Whether or not he can make a will?
1. Testamentary capacity (i.e. wits): it is fine if he drifts in and out of consciousness or if he is of poor mental health. The test is: (i) does he understand the nature of making a will and the fact that he is making a will? (ii) Does he comprehend roughly what his estate is? (e.g. can he remember how many houses he owns, whether he has any bank accounts, whether he has a large estate or a small one) and (iii) has he turned his mind to all the people who could reasonably lay claim to his estate? (e.g. family members, friends that he has maintained, children, de facto partner).

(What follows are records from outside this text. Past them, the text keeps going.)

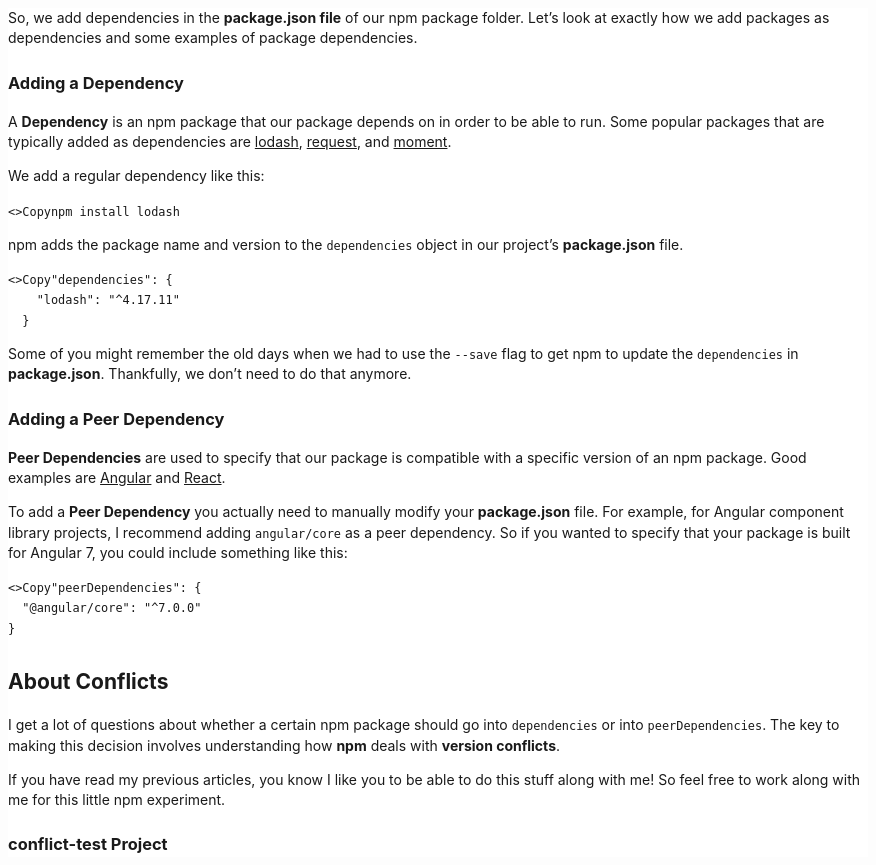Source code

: So, we add dependencies in the ****package.json file**** of our npm package folder. Let’s look at exactly how we add packages as dependencies and some examples of package dependencies.

### Adding a Dependency

A ****Dependency**** is an npm package that our package depends on in order to be able to run. Some popular packages that are typically added as dependencies are [lodash](https://www.npmjs.com/package/lodash), [request](https://www.npmjs.com/package/request), and [moment](https://www.npmjs.com/package/moment).

We add a regular dependency like this:

```
<>Copynpm install lodash
```

npm adds the package name and version to the `dependencies` object in our project’s ****package.json**** file.

```
<>Copy"dependencies": {
    "lodash": "^4.17.11"
  }
```

Some of you might remember the old days when we had to use the `--save` flag to get npm to update the `dependencies` in ****package.json****. Thankfully, we don’t need to do that anymore.

### Adding a Peer Dependency

****Peer Dependencies**** are used to specify that our package is compatible with a specific version of an npm package. Good examples are [Angular](https://angular.io/) and [React](https://reactjs.org/).

To add a ****Peer Dependency**** you actually need to manually modify your ****package.json**** file. For example, for Angular component library projects, I recommend adding `angular/core` as a peer dependency. So if you wanted to specify that your package is built for Angular 7, you could include something like this:

```
<>Copy"peerDependencies": {
  "@angular/core": "^7.0.0"
}
```

## About Conflicts

I get a lot of questions about whether a certain npm package should go into `dependencies` or into `peerDependencies`. The key to making this decision involves understanding how ****npm**** deals with ****version conflicts****.

If you have read my previous articles, you know I like you to be able to do this stuff along with me! So feel free to work along with me for this little npm experiment.

[](https://bit.ly/39cqbxa)

### conflict-test Project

2. Get a medical certificate: where the will-maker is elderly, it is advised to get a doctor to certify as to his mental capacity to make a will.
How to make a will?
1. Hire a solicitor. Especially in this instance where he is elderly and he most likely has residency issues and possibly property overseas.
2. Have the lawyer go to your father in law and, in a private meeting, write down the instructions he gives the lawyer. You should not be giving instructions on his behalf, especially if you are a beneficiary. However, if you don't believe the will is likely to be contested, then you can be present and assist your father in law in giving the instructions.
3. The will needs to be witnessed by at least two witnesses. They should not be beneficiaries under the will.
If your father in law does not make a will, it is not fatal. Intestacy rules are quite fair and generally state that his estate goes to his spouse (or de facto partner which is counted as a "spouse" here) and children.